What needs to be done ::
Write out the data exactly as given, dropping every picture.

Page images and extracted text:

>>

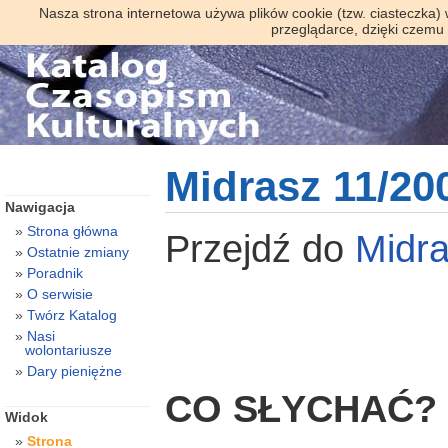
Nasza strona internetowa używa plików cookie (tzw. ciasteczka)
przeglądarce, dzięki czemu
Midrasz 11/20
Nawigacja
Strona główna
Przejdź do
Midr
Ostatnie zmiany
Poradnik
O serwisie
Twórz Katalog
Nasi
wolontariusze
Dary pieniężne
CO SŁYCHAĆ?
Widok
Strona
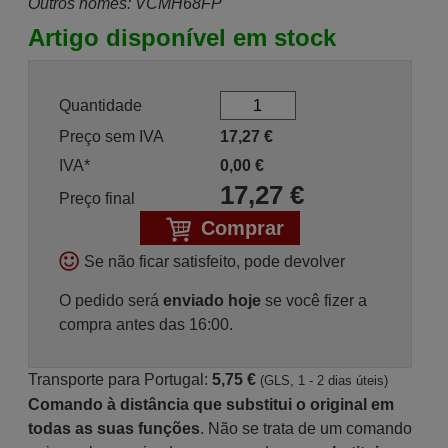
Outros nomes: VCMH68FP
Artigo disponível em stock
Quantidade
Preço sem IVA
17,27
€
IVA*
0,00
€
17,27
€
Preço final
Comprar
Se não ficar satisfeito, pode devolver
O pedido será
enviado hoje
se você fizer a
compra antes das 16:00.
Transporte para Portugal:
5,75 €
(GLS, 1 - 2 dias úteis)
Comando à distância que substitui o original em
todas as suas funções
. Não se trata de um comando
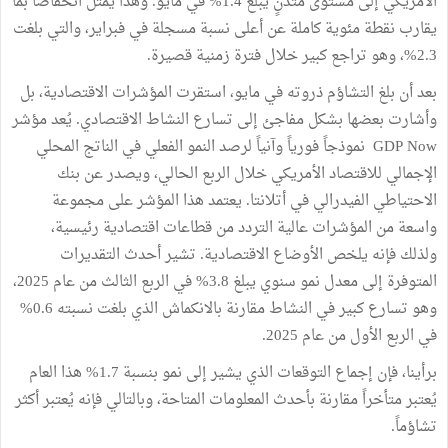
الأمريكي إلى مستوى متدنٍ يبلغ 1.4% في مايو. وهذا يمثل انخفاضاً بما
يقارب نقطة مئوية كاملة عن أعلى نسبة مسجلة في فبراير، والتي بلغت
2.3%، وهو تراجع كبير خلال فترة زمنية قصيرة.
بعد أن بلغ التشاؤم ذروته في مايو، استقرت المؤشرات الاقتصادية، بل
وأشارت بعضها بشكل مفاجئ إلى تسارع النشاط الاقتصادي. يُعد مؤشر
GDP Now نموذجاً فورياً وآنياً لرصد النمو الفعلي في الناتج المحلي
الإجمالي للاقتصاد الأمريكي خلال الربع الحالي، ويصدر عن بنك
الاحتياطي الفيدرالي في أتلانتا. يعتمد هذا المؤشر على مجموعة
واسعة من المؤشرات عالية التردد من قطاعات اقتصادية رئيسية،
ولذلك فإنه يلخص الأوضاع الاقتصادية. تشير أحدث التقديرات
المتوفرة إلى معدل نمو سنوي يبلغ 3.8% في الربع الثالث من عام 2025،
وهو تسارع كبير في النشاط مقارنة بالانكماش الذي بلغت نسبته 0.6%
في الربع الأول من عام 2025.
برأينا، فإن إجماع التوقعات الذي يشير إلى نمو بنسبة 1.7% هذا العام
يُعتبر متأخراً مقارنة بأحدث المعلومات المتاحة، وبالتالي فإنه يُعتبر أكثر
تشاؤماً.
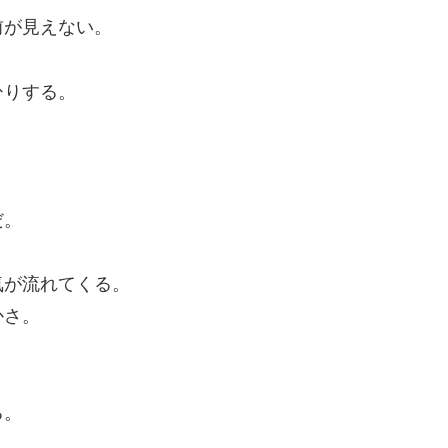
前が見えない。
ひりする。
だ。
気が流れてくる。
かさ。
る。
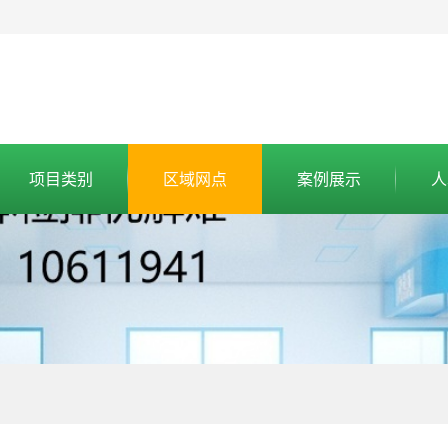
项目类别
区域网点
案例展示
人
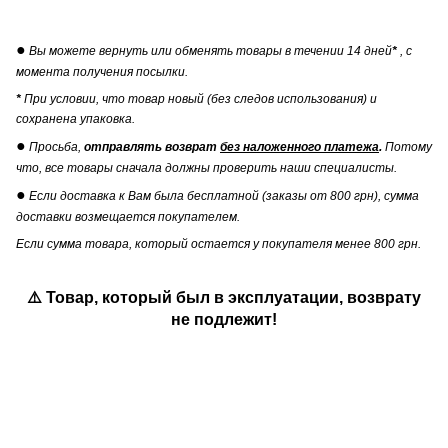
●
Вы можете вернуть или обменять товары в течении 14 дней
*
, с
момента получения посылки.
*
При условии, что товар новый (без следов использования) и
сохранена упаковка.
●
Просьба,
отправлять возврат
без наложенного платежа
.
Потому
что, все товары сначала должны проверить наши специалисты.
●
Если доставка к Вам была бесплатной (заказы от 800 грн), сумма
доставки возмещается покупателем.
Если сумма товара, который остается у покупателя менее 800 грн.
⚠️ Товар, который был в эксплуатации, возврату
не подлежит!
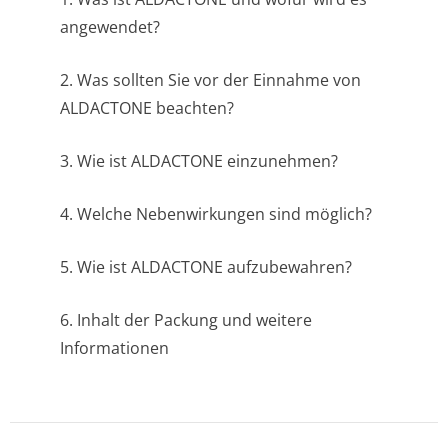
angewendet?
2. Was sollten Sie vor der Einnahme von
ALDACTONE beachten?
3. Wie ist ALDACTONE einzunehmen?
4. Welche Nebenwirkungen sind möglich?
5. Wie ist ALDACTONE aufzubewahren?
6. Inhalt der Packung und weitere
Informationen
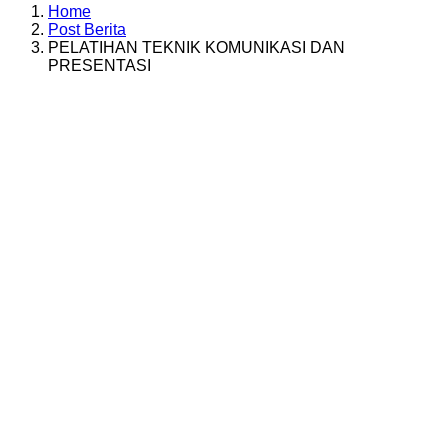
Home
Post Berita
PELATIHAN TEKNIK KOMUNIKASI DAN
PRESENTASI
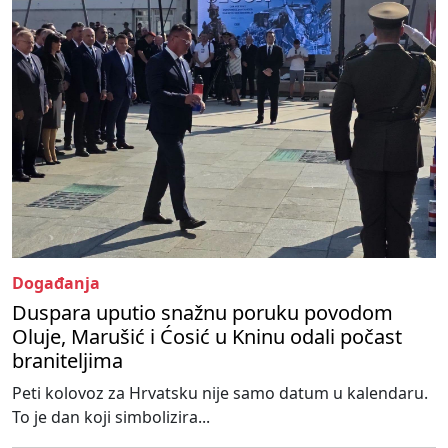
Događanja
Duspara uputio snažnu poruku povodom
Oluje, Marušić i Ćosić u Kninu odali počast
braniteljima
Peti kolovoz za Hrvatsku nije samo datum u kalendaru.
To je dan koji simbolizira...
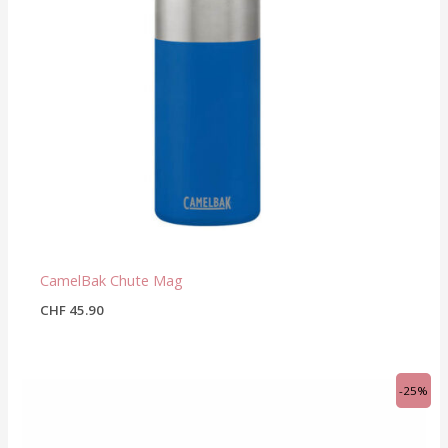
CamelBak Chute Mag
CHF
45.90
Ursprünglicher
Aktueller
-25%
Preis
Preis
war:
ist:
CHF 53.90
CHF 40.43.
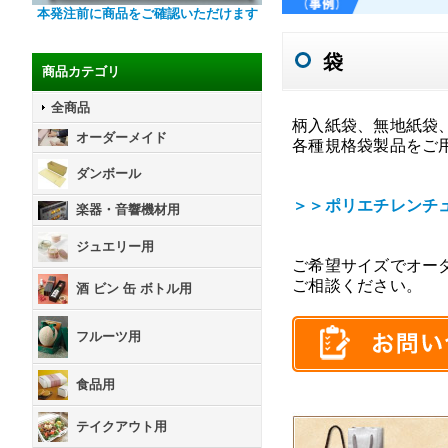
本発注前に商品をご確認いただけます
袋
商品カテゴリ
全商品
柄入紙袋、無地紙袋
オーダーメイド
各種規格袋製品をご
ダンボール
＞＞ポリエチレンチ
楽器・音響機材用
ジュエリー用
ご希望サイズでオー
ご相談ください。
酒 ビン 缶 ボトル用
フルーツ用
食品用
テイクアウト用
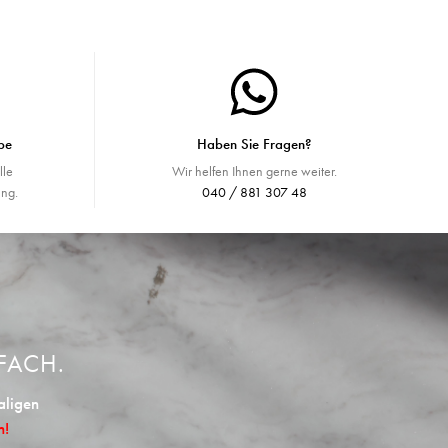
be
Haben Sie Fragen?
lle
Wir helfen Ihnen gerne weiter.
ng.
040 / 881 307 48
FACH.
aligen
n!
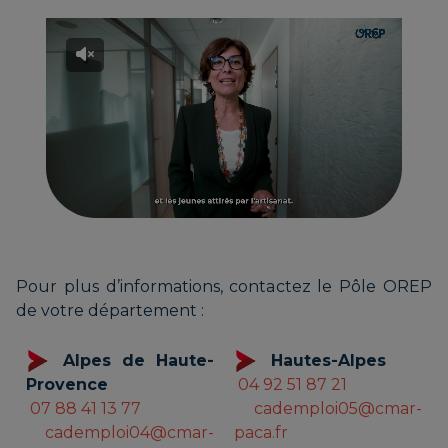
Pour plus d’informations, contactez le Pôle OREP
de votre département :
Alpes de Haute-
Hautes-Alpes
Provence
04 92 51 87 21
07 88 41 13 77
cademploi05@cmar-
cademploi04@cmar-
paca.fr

<<

Completed exercise ::
Nasza strona internetowa używa plików cookie (tzw. ciasteczka)
przeglądarce, dzięki czemu
Midrasz 11/20
Nawigacja
Strona główna
Przejdź do
Midr
Ostatnie zmiany
Poradnik
O serwisie
Twórz Katalog
Nasi
wolontariusze
Dary pieniężne
CO SŁYCHAĆ?
Widok
Strona
Outros nomes: VCMH68FP
Artigo disponível em stock
Quantidade
Preço sem IVA
17,27
€
IVA*
0,00
€
17,27
€
Preço final
Comprar
Se não ficar satisfeito, pode devolver
O pedido será
enviado hoje
se você fizer a
compra antes das 16:00.
Transporte para Portugal:
5,75 €
(GLS, 1 - 2 dias úteis)
Comando à distância que substitui o original em
todas as suas funções
. Não se trata de um comando
الأمريكي إلى مستوى متدنٍ يبلغ 1.4% في مايو. وهذا يمثل انخفاضاً بما
يقارب نقطة مئوية كاملة عن أعلى نسبة مسجلة في فبراير، والتي بلغت
2.3%، وهو تراجع كبير خلال فترة زمنية قصيرة.
بعد أن بلغ التشاؤم ذروته في مايو، استقرت المؤشرات الاقتصادية، بل
وأشارت بعضها بشكل مفاجئ إلى تسارع النشاط الاقتصادي. يُعد مؤشر
GDP Now نموذجاً فورياً وآنياً لرصد النمو الفعلي في الناتج المحلي
الإجمالي للاقتصاد الأمريكي خلال الربع الحالي، ويصدر عن بنك
الاحتياطي الفيدرالي في أتلانتا. يعتمد هذا المؤشر على مجموعة
واسعة من المؤشرات عالية التردد من قطاعات اقتصادية رئيسية،
ولذلك فإنه يلخص الأوضاع الاقتصادية. تشير أحدث التقديرات
المتوفرة إلى معدل نمو سنوي يبلغ 3.8% في الربع الثالث من عام 2025،
وهو تسارع كبير في النشاط مقارنة بالانكماش الذي بلغت نسبته 0.6%
في الربع الأول من عام 2025.
برأينا، فإن إجماع التوقعات الذي يشير إلى نمو بنسبة 1.7% هذا العام
يُعتبر متأخراً مقارنة بأحدث المعلومات المتاحة، وبالتالي فإنه يُعتبر أكثر
تشاؤماً.
前が見えない。
ひりする。
だ。
気が流れてくる。
かさ。
る。
项目类别
区域网点
案例展示
人
●
Вы можете вернуть или обменять товары в течении 14 дней
*
, с
момента получения посылки.
*
При условии, что товар новый (без следов использования) и
сохранена упаковка.
●
Просьба,
отправлять возврат
без наложенного платежа
.
Потому
что, все товары сначала должны проверить наши специалисты.
●
Если доставка к Вам была бесплатной (заказы от 800 грн), сумма
доставки возмещается покупателем.
Если сумма товара, который остается у покупателя менее 800 грн.
⚠️ Товар, который был в эксплуатации, возврату
не подлежит!
angewendet?
2. Was sollten Sie vor der Einnahme von
ALDACTONE beachten?
3. Wie ist ALDACTONE einzunehmen?
4. Welche Nebenwirkungen sind möglich?
5. Wie ist ALDACTONE aufzubewahren?
6. Inhalt der Packung und weitere
Informationen
Home
Post Berita
PELATIHAN TEKNIK KOMUNIKASI DAN
PRESENTASI
Događanja
Duspara uputio snažnu poruku povodom
Oluje, Marušić i Ćosić u Kninu odali počast
braniteljima
Peti kolovoz za Hrvatsku nije samo datum u kalendaru.
To je dan koji simbolizira...
CamelBak Chute Mag
CHF
45.90
Ursprünglicher
Aktueller
-25%
Preis
Preis
war:
ist:
CHF 53.90
CHF 40.43.
本発注前に商品をご確認いただけます
袋
商品カテゴリ
全商品
柄入紙袋、無地紙袋
オーダーメイド
各種規格袋製品をご
ダンボール
＞＞ポリエチレンチ
楽器・音響機材用
ジュエリー用
ご希望サイズでオー
ご相談ください。
酒 ビン 缶 ボトル用
フルーツ用
食品用
テイクアウト用
be
Haben Sie Fragen?
lle
Wir helfen Ihnen gerne weiter.
ng.
040 / 881 307 48
FACH.
aligen
n!
Pour plus d’informations, contactez le Pôle OREP
de votre département :
Alpes de Haute-
Hautes-Alpes
Provence
04 92 51 87 21
07 88 41 13 77
cademploi05@cmar-
cademploi04@cmar-
paca.fr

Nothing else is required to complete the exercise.